■ **WORK REQUIRED**
Look below for the line containing "самых частых диагноза в России" and the line containing "Утренние девятибалльные пробки"; repeat exactly those two lines and all lines between them, and nothing else.

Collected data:

»»

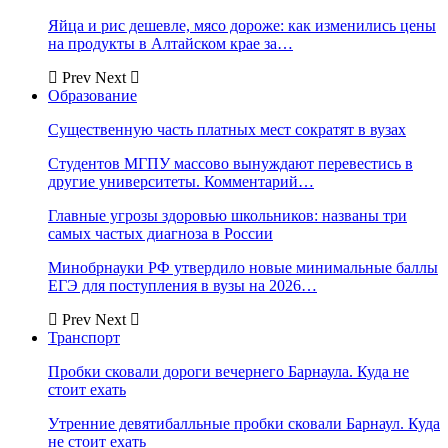
Яйца и рис дешевле, мясо дороже: как изменились цены
на продукты в Алтайском крае за…
Prev
Next
Образование
Существенную часть платных мест сократят в вузах
Студентов МГПУ массово вынуждают перевестись в
другие университеты. Комментарий…
Главные угрозы здоровью школьников: названы три
самых частых диагноза в России
Минобрнауки РФ утвердило новые минимальные баллы
ЕГЭ для поступления в вузы на 2026…
Prev
Next
Транспорт
Пробки сковали дороги вечернего Барнаула. Куда не
стоит ехать
Утренние девятибалльные пробки сковали Барнаул. Куда
не стоит ехать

««

■ **ANSWER SECTION**
самых частых диагноза в России
Минобрнауки РФ утвердило новые минимальные баллы
ЕГЭ для поступления в вузы на 2026…
Prev
Next
Транспорт
Пробки сковали дороги вечернего Барнаула. Куда не
стоит ехать
Утренние девятибалльные пробки сковали Барнаул. Куда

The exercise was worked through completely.